**Description of the task**
Which lines in the records below contain the string "hatte" with matching case? Pull out those lines and copy each one in full.
--- START ---
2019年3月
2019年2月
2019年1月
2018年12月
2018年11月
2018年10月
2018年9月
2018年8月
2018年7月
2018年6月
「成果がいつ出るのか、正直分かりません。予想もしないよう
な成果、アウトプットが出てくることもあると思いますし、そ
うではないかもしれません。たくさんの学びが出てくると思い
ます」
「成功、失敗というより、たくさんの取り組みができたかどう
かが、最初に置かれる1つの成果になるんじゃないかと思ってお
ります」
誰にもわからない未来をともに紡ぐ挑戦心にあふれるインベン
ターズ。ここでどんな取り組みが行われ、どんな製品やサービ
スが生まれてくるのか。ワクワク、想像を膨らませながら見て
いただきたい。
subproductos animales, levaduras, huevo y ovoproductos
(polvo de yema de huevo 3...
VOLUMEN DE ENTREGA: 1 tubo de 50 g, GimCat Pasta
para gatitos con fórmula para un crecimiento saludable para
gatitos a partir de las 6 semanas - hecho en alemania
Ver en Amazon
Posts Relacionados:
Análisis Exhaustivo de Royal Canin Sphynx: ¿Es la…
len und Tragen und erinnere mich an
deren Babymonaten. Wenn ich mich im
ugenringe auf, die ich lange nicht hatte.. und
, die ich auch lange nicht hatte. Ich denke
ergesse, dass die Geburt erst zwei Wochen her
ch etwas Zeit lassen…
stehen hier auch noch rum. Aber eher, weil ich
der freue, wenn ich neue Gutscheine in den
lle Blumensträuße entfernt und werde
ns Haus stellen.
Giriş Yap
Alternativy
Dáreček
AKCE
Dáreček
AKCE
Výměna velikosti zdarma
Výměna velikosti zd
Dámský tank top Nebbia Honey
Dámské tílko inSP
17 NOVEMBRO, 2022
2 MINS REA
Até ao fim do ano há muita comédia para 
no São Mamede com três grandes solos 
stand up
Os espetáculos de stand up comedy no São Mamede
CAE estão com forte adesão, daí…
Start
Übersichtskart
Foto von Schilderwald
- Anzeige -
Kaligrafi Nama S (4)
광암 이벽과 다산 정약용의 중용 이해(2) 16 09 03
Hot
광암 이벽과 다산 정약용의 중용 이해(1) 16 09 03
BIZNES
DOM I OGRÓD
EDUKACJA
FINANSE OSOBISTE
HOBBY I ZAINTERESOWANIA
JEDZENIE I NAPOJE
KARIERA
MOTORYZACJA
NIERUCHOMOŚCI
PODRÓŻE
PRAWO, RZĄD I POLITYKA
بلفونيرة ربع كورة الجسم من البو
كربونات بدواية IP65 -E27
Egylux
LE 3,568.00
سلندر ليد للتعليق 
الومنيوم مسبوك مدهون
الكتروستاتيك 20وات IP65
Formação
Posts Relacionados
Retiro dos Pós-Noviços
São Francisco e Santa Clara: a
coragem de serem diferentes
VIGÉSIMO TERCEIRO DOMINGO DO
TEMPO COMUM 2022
--- END ---
**Solution to this problem**
ugenringe auf, die ich lange nicht hatte.. und
, die ich auch lange nicht hatte. Ich denke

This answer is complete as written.